This is not necessarily a hardware problem.

Since your network card is calculating the checksums for you, wireshark is not able to check it, beause the packet is already about to leave your machine.

You can simply let wireshark ignore the checksum errors on outgoing packets.

Preferences -> Protocols -> TCP / UDP -> unset "Check the validity of the TCP / UDP checksum when possible"

I think your problem is descriped here:

http://wiki.wireshark.org/TCP_checksum_offload

Good luck!

----------

## MadOtis

Wormo, thanks, that was what I was looking for, but I don't think it is solving my problem...  While I'm not having very many checksum problems any longer, I still see the "stalls" in SCP/SFTP and web pages that seem to just simply stop.  I guess I'll keep digging...

Seek: Yes, I'm aware of the option to disable it in Wireshark...  but I was trying to solve the network issues and thought that the results of those checksum errors could have been causing some sort of "retry hell" on the network segment.  As it turns out, they aren't the issue anyway.

Cheers!

Randy

----------

## Wormo

Seek:

You're right that wireshark would show bad checksums whenever checksumming is offloaded to the hardware, so it does not in itself indicate a problem.

However, in this case there is a real networking problem not just the observation of checksum errors under wireshark. Looks like not only is checksum offload enabled, it also happens to be broken for certain broadcom cards, because the link I posted above was from a person using the tg3 driver and a similar card, and his networking problem was fixed by disabling checksum offloading (in both directions).

[edit]Rats, looks like this is not the same issue after all, since a new post appeared while I was writing this one.
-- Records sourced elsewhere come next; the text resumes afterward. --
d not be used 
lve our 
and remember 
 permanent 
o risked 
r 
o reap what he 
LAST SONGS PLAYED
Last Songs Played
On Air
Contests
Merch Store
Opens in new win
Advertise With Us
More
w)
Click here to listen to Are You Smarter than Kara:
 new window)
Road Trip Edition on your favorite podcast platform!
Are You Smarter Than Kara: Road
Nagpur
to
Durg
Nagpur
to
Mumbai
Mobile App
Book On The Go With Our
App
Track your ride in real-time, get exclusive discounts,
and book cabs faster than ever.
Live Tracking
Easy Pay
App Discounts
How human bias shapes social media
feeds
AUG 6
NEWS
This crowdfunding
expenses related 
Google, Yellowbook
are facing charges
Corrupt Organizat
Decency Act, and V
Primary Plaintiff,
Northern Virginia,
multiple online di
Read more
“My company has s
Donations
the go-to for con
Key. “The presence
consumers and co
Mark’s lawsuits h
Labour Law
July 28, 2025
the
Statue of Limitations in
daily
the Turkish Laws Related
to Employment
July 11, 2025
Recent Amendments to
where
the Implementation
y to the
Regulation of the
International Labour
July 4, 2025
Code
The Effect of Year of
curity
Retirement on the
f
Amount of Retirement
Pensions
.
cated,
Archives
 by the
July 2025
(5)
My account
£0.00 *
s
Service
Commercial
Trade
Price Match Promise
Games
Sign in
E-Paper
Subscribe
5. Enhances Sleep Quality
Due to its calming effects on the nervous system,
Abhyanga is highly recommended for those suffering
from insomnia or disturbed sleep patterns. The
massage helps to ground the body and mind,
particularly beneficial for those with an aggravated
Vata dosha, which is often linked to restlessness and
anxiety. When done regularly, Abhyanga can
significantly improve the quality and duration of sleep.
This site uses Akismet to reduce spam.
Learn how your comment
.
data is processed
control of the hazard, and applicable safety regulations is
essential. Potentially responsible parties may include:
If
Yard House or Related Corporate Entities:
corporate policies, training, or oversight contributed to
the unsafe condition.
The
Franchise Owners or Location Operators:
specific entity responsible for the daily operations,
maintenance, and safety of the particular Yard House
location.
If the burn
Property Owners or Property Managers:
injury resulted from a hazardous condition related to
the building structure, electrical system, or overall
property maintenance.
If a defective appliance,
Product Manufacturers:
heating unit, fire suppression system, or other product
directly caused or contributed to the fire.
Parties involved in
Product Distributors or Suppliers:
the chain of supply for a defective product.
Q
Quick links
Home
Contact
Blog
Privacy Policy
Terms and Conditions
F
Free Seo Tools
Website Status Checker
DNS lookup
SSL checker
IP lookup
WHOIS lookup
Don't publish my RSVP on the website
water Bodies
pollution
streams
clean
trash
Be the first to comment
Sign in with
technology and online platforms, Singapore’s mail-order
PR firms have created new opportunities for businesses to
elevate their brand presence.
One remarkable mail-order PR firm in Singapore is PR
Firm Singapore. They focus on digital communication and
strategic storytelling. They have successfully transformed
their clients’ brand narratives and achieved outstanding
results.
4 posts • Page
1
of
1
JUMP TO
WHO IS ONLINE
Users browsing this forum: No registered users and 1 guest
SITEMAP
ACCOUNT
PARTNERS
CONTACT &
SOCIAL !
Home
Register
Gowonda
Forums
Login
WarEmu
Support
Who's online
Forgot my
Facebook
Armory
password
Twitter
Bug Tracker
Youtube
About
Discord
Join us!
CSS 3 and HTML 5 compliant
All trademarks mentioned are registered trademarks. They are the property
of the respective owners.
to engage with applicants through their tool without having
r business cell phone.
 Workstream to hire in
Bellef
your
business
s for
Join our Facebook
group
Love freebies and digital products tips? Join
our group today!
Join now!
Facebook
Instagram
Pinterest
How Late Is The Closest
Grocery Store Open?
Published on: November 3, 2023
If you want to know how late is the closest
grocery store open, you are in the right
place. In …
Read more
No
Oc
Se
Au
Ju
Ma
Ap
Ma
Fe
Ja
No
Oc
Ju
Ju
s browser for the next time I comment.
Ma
What are you seeing now from wireshark during stalls, could it be a tcp window problem?[/edit]

----------

## MadOtis

Yeah, I think that's the issue at this point...  I just changed the default MTU to "1500" and that has helped... it just takes longer to stall now.  I'll try experimenting with larger MTU values to see if I can find the magic number.

Thanks again for the help!

----------